EXERCISE: Swap "scientific name" for "species name" in every row and write the lines out again with nothing else changed. Leave the pictures out.
Start RECORDS FOR THE TASK
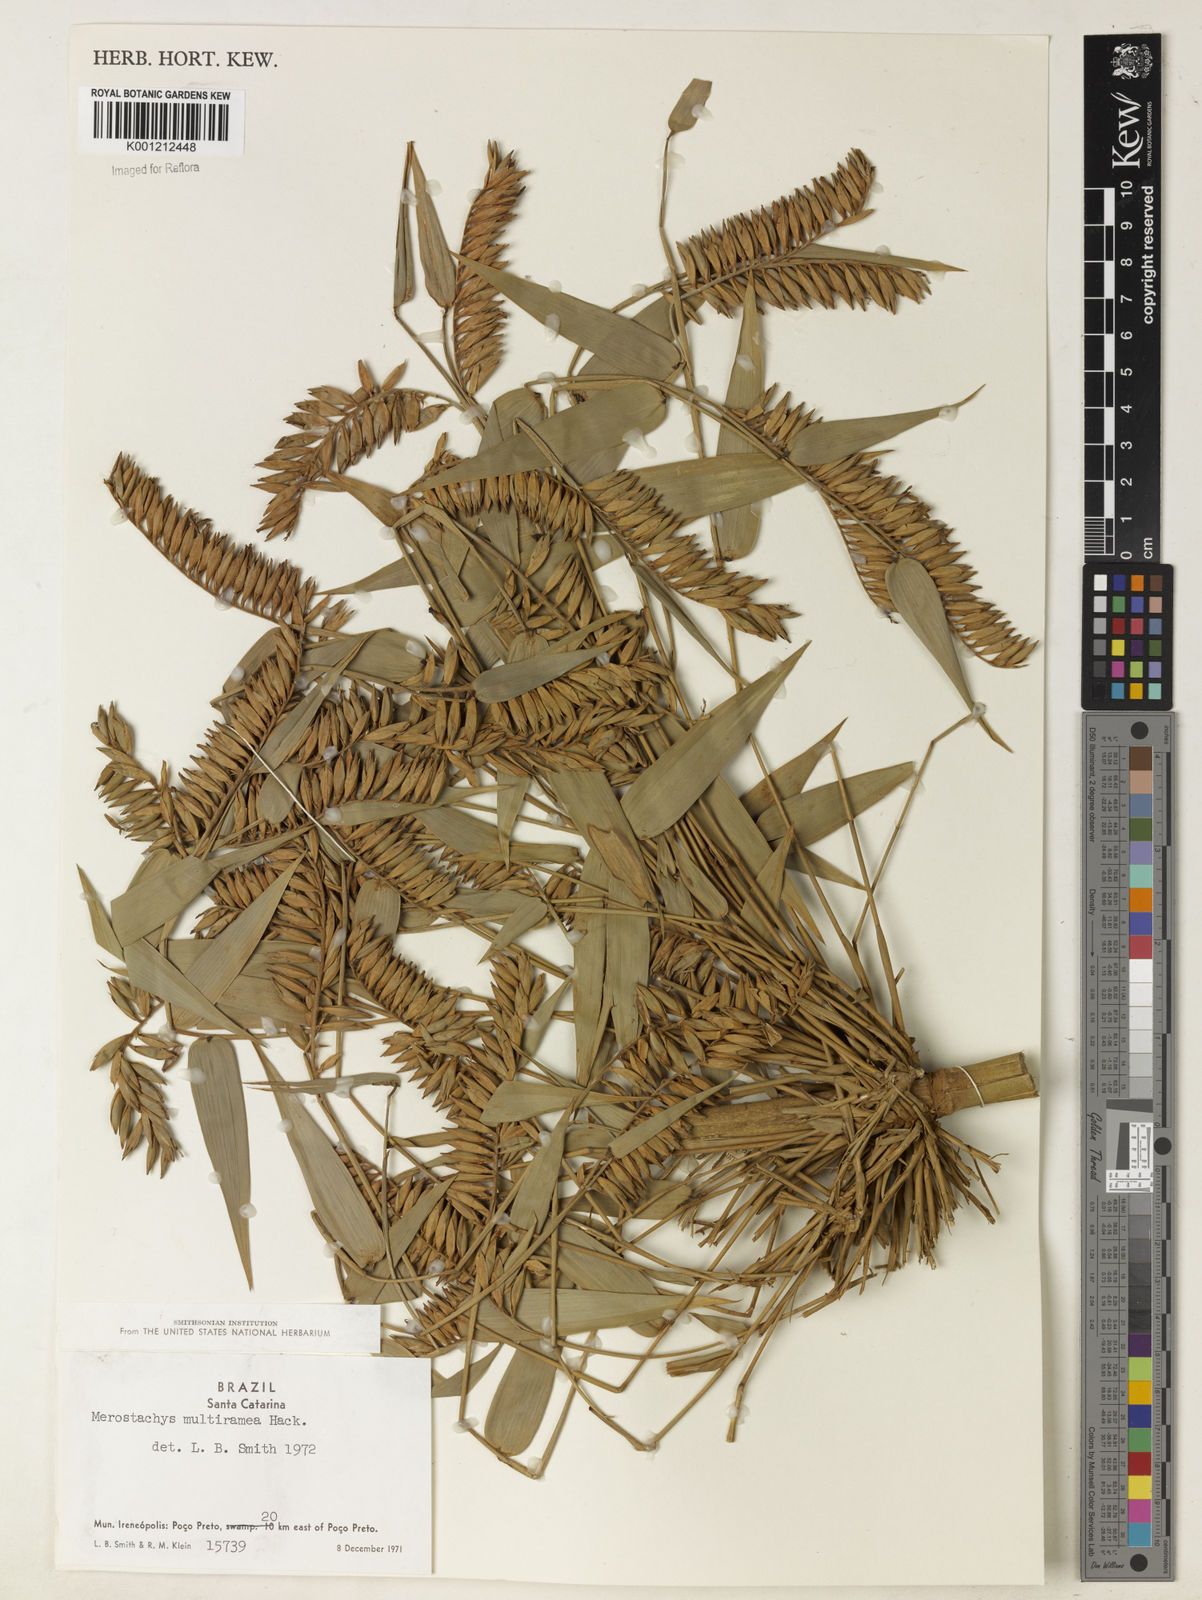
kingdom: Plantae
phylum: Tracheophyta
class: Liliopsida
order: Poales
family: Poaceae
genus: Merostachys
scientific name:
End RECORDS FOR THE TASK
THE OUTPUT:
kingdom: Plantae
phylum: Tracheophyta
class: Liliopsida
order: Poales
family: Poaceae
genus: Merostachys
species name:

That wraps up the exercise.